Брать академический отпуск — сомнительная затея. Вряд ли найдётся кто-то, пожелающий возразить, но у Олега, похоже, другое мнение. Он хмурится, молчит, а потом выдаёт:
— Если не родишь после сдачи диплома, я с тобой разведусь.
Не верю. Не верю, но…
И разве плохо, когда мужчина хочет стать отцом?
Олег был прав: мне двадцать девять, нашему сыну шесть, и я по-прежнему не готова к материнству.
Сидеть на полу неудобно, спина затекает, но я терплю, опираюсь на пластиковую коробку с игрушками. Ваня смеётся, город из лего растёт, кучка разноцветных деталей на ковре уменьшается. Прошло уже два часа. Может быть, мой материнский долг выполнен?
Спустя десять минут мучительных сомнений я смотрю на Олега. Сегодня он в хорошем расположении духа. Не всё его внимание сосредоточено на сыне: время от времени муж заглядывает в телефон — последнее придаёт мне храбрости.
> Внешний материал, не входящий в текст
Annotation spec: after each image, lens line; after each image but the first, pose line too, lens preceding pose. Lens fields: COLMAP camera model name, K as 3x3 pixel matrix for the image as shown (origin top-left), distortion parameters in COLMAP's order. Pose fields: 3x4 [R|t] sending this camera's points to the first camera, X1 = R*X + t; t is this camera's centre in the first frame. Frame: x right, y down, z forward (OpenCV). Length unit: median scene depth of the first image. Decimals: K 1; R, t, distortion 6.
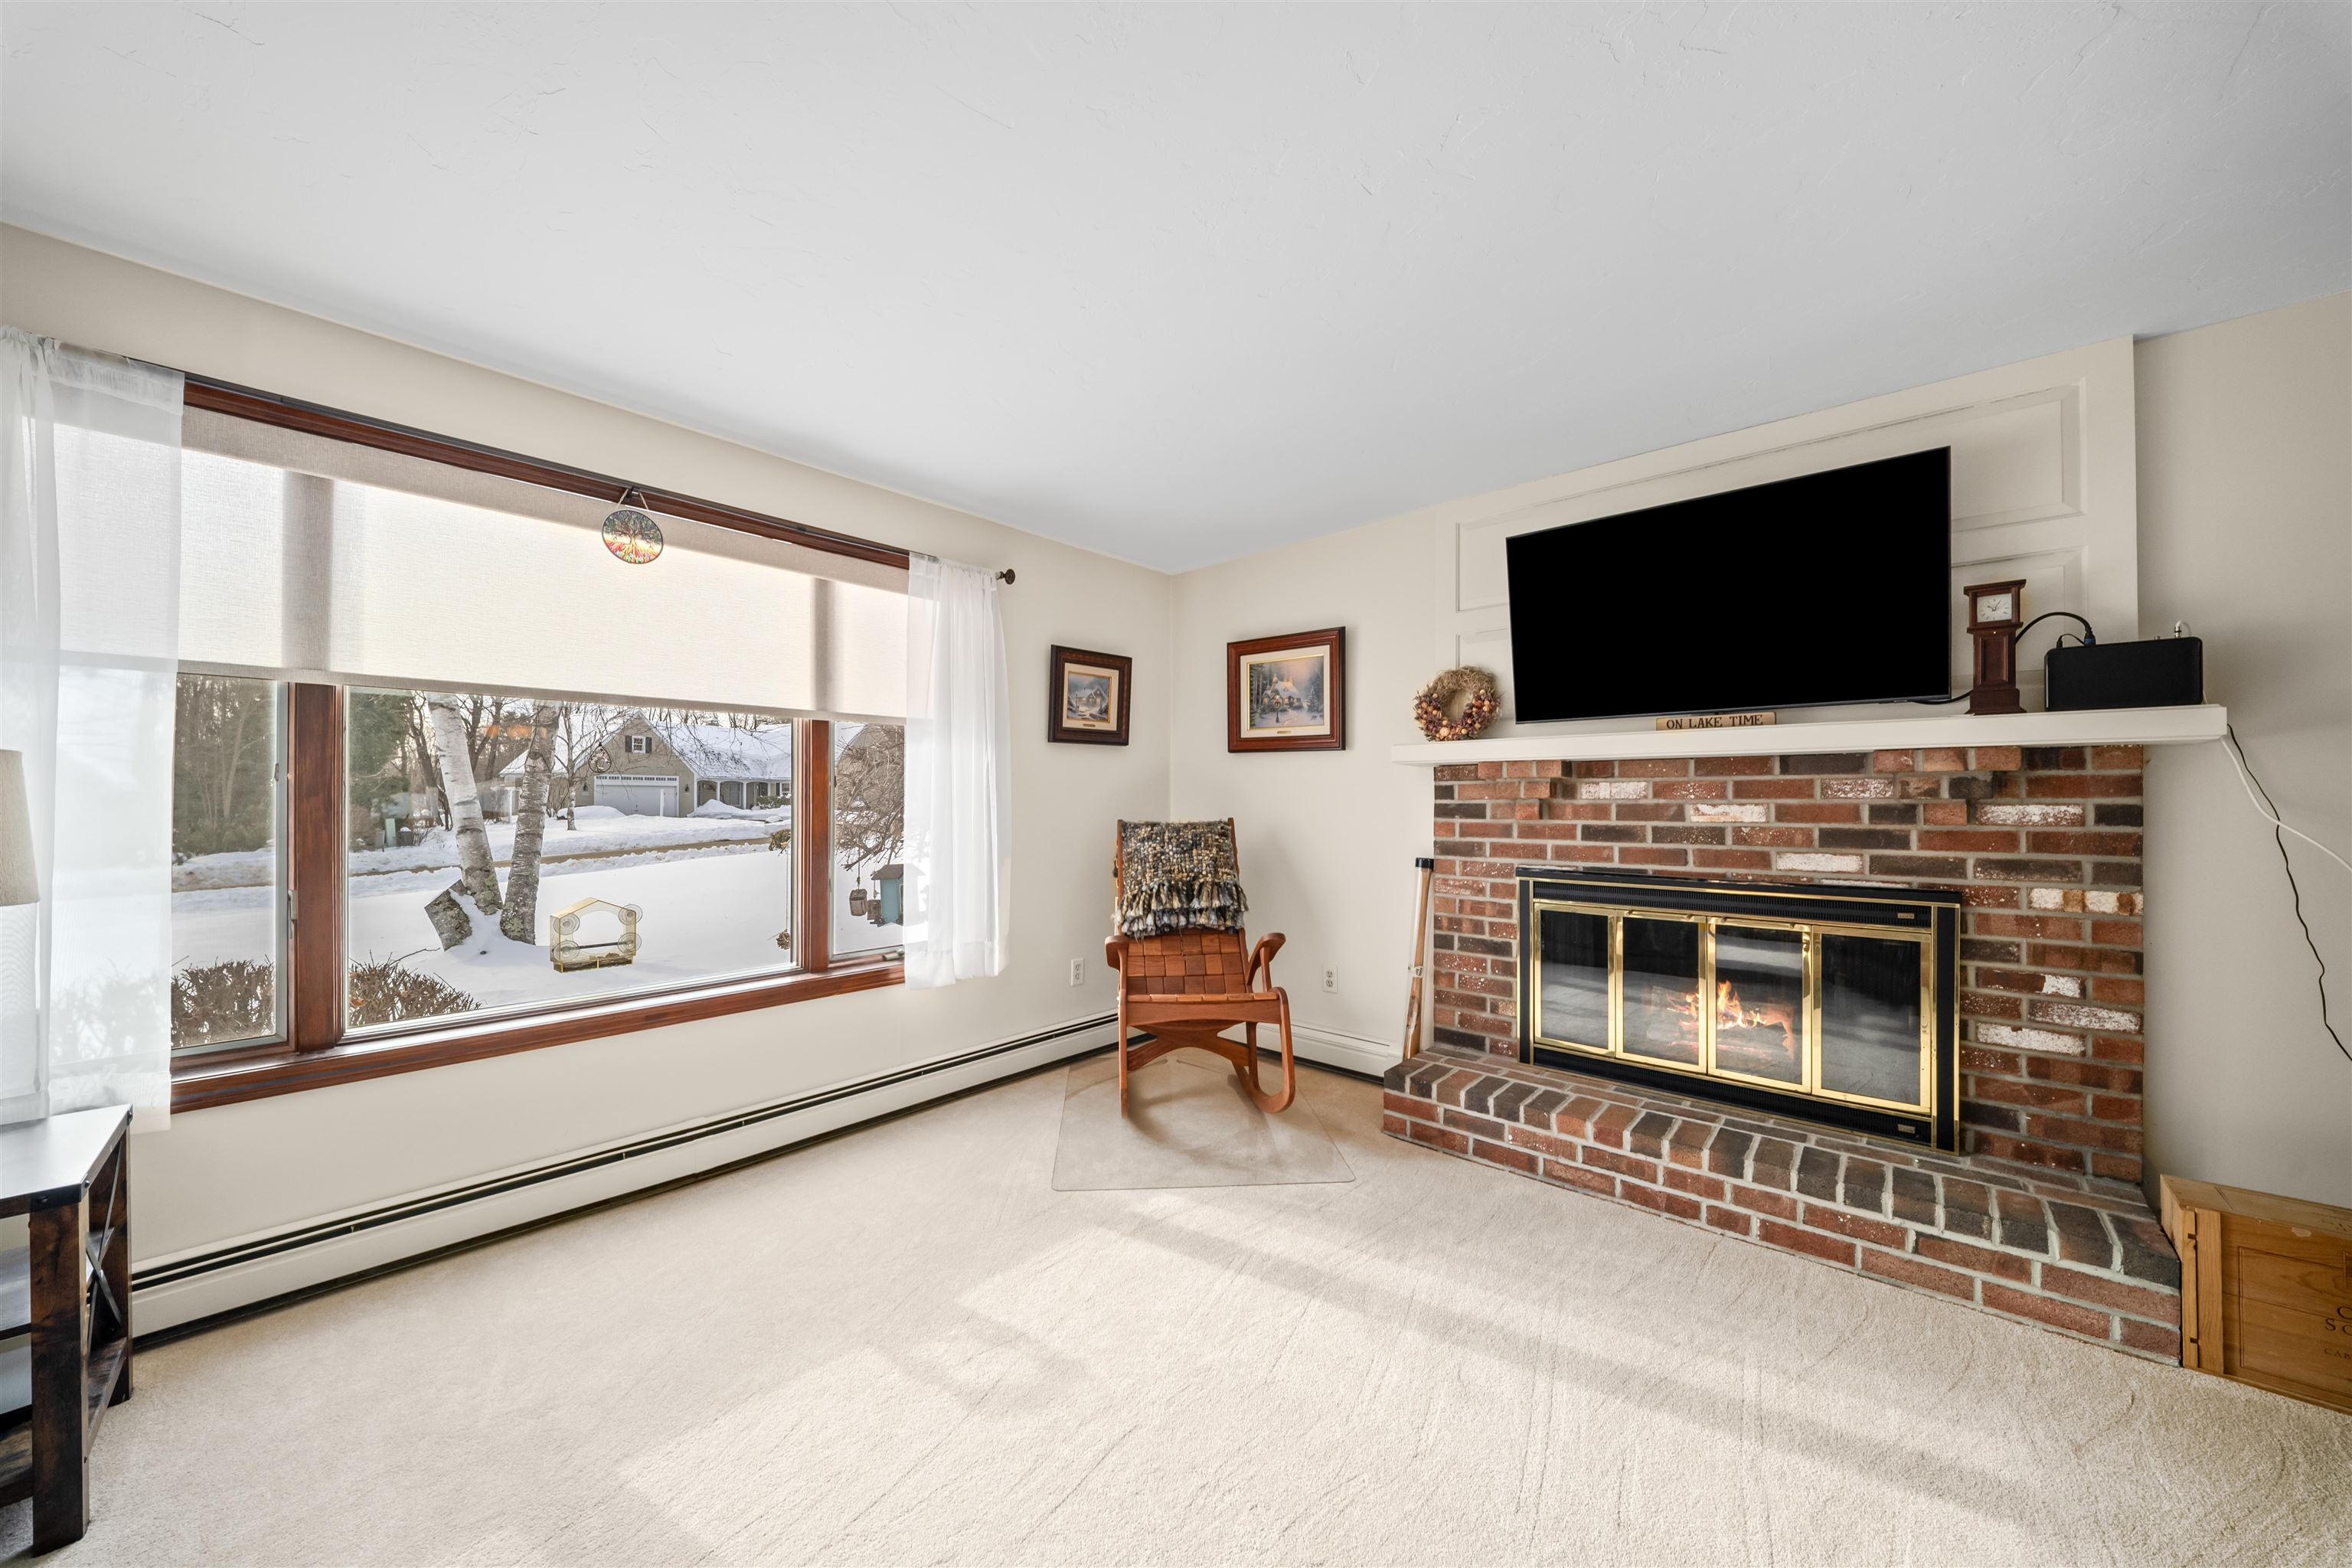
lens RADIAL K [[826.7, 0, 1180.4], [0, 826.7, 794.9], [0, 0, 1]] dist [0.000926, -0.003907]
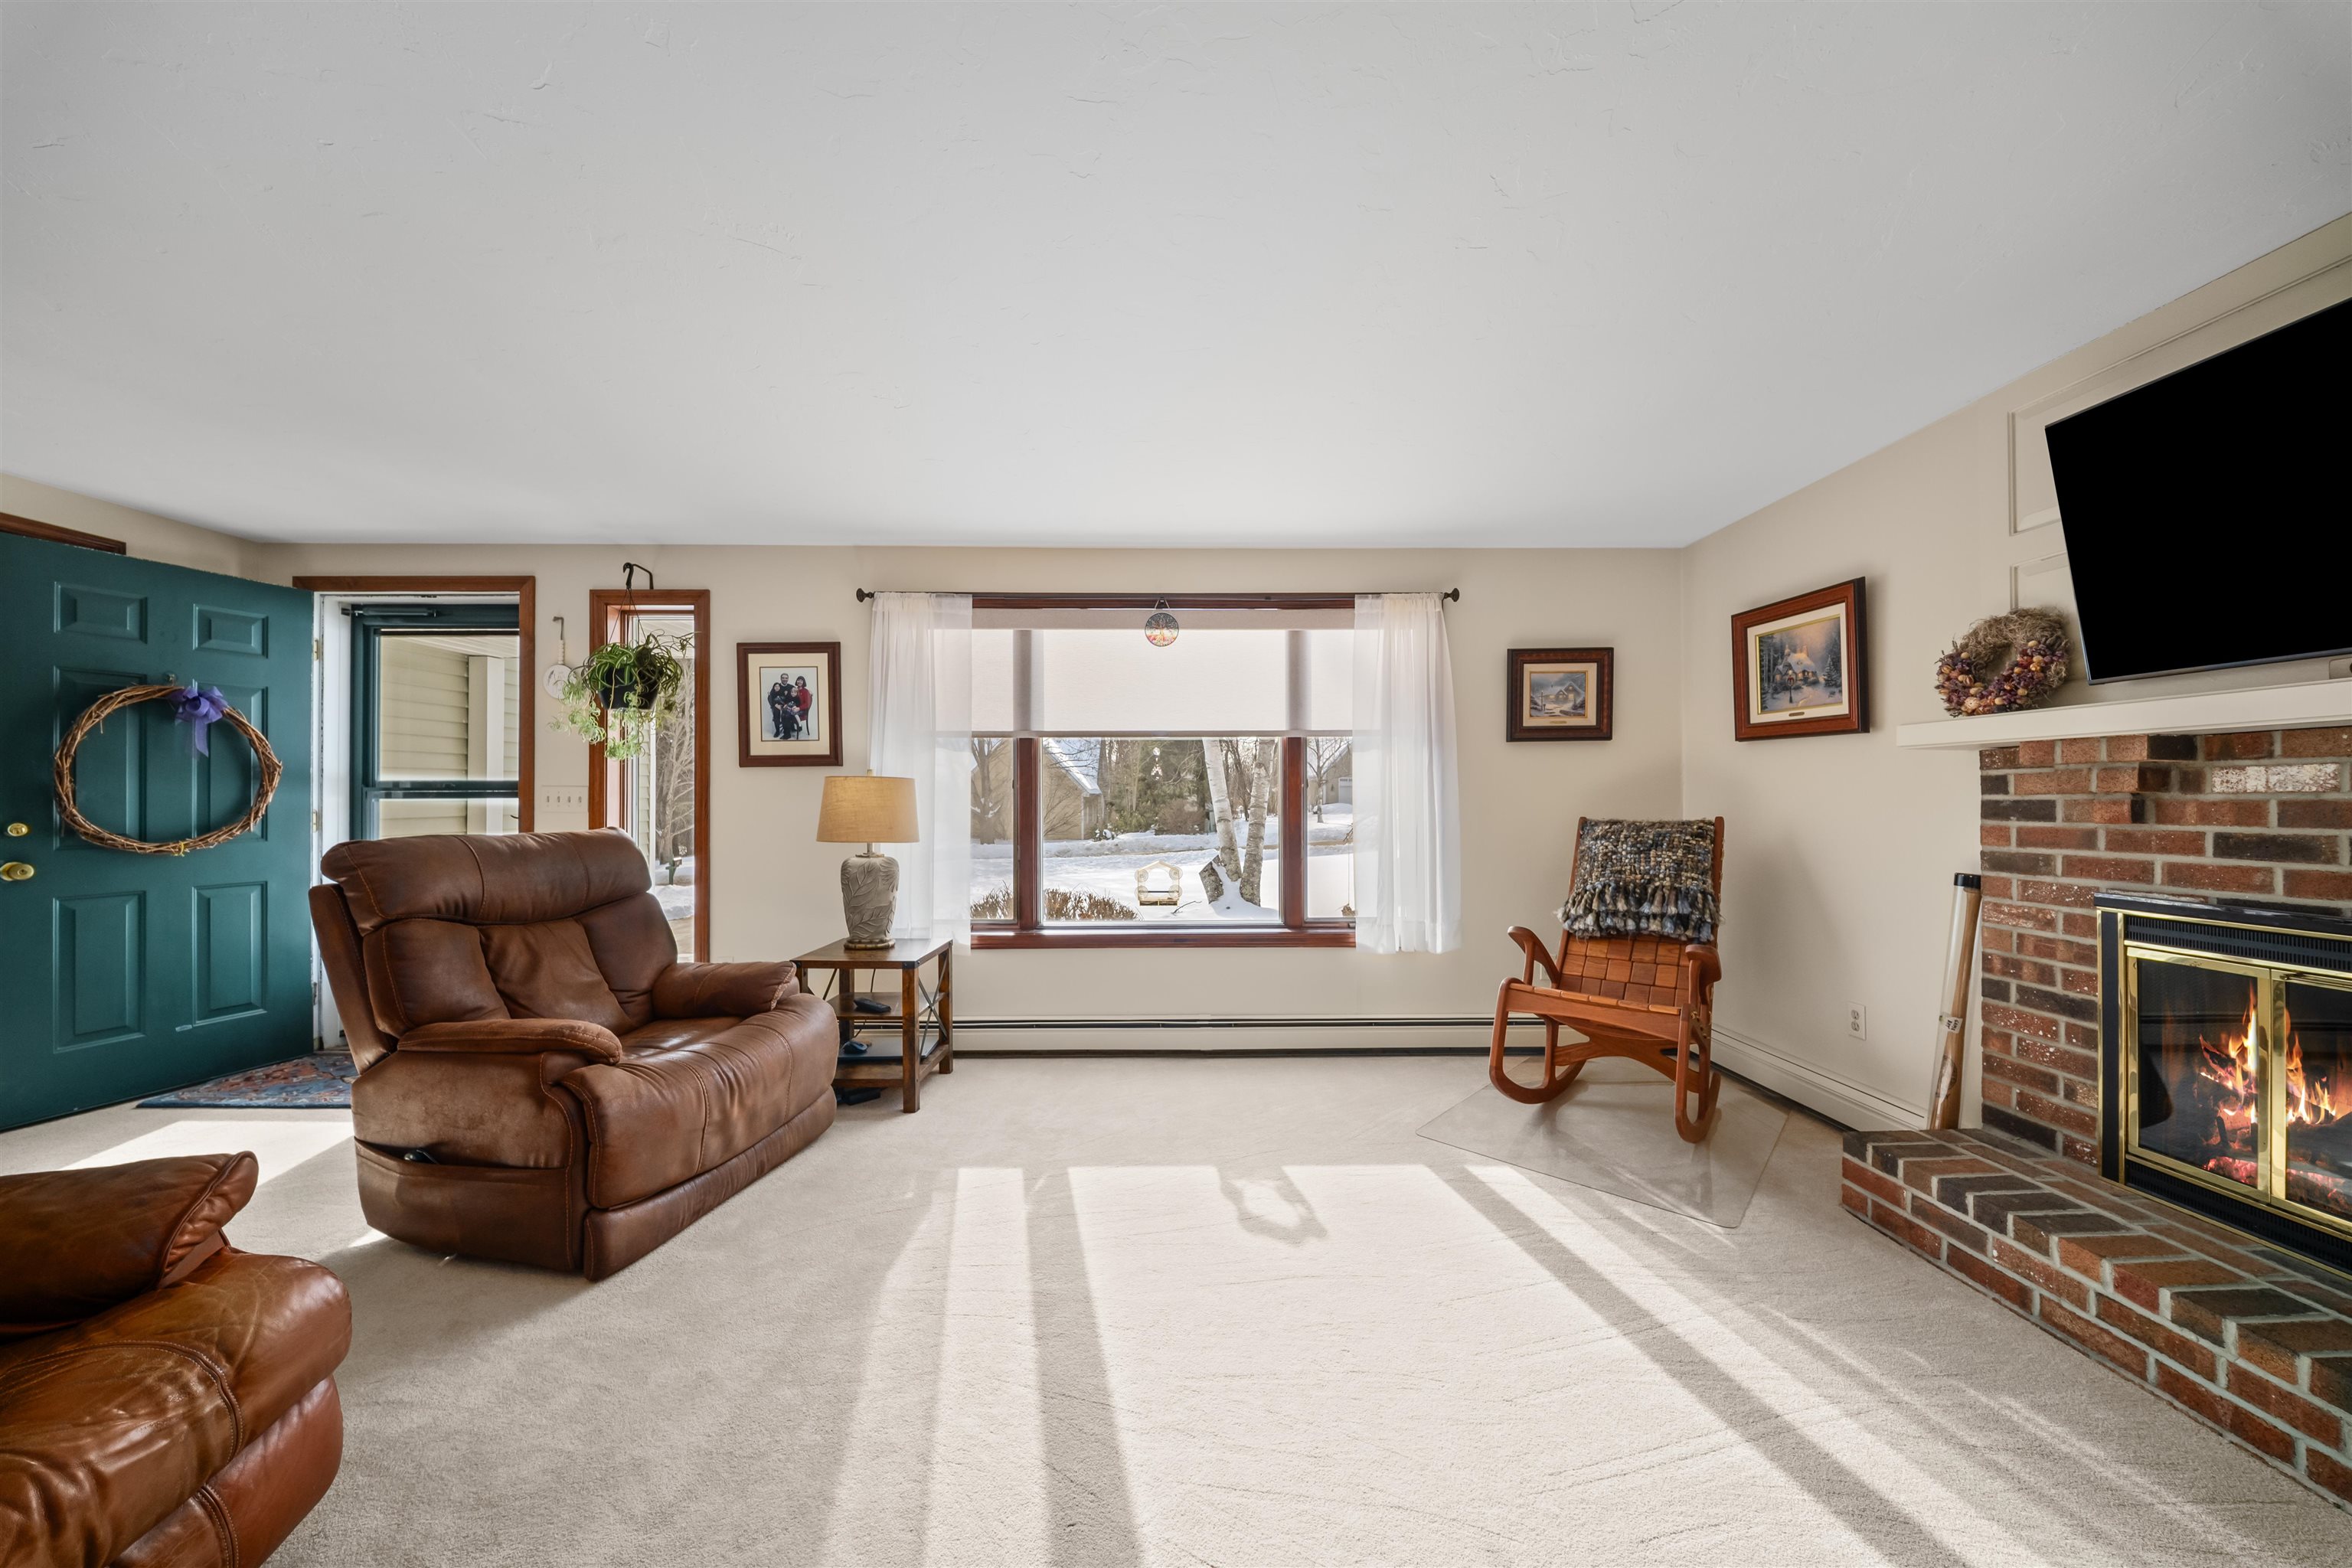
lens RADIAL K [[826.7, 0, 1172.4], [0, 826.7, 790.6], [0, 0, 1]] dist [0.000926, -0.003907]
pose [[0.676715, -0.009403, -0.736185, 0.410822], [0.008158, 0.999953, -0.005272, -0.000006], [0.736200, -0.002438, 0.676760, -0.031213]]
Внутренне обмирая, я говорю:
— Могу я… Могу я заняться своими делами?
— Почему ты постоянно спрашиваешь? — тон раздражённый, но, чем вызвано недовольство — самим вопросом или моим желанием провести время в одиночестве, — не понятно. — Ты же не маленький ребёнок, чтобы не знать, как тебе поступить.
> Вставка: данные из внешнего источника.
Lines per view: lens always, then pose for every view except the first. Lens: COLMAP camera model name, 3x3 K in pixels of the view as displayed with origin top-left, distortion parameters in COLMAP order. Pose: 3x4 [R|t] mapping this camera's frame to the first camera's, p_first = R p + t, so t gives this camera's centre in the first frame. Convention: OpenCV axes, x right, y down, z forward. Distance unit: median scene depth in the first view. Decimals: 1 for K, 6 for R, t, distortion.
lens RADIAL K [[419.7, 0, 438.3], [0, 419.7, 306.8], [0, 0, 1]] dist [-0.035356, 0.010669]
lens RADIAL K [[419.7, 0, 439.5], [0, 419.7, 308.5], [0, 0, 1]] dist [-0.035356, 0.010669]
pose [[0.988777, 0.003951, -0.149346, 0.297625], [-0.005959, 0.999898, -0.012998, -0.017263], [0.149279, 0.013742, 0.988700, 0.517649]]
Я не ребёнок, но от внутренней потребности получить разрешение избавиться трудно. Можно без спроса взять книгу или включить телевизор, или сделать что-то другое, столь же для меня непривычное, при этом не опасаться гневной тирады. Но есть вещи запрещённые. Те, что действуют на Олега как красная тряпка на быка. Я всегда вздрагиваю, когда сижу в телефоне, а муж входит в комнату. Это рефлекс: в трёх случаях из пяти по нервам бьют обидные комментарии. Фразочки из серии: «У тебя зависимость. Не веришь? Почитай в интернете». Или: «С кем ты общаешься? Лучше бы провела время с семьёй».
Стыдно признаться: в редких случаях когда Олег в приступе благодушия сам, по собственной инициативе предлагает «заняться чем-то своим», я растрогана и благодарна до слёз, практически вижу над его головой сверкающий нимб.
— Иди. Делаешь из меня какое-то чудовище, — Олег кривится и демонстративно, с подчёркнутым энтузиазмом помогает Ване достраивать замок.
А я всё ещё сомневаюсь: закончить главу на телефоне, прячась, словно воришка, по закуткам, или открыть ноутбук, сварить кофе и с комфортом расположиться на злополучной кухне — словом, притвориться настоящим писателем.
Выбор сложный, но в конце концов мне становится жалко зрения, и я тянусь к сумке.
Не проходит и двадцати минут, как дверь в кухню распахивается: Ваня выглядывает из-за угла с непонятной чёрной трубкой в зубах и начинает свистеть. Пронзительный звук мешает работать, вонзается в мозг. Сосредоточиться на чувствах героев не получается, ибо единственное чувство, которое я могу сейчас выразить письменно или устно, — чистая ярость.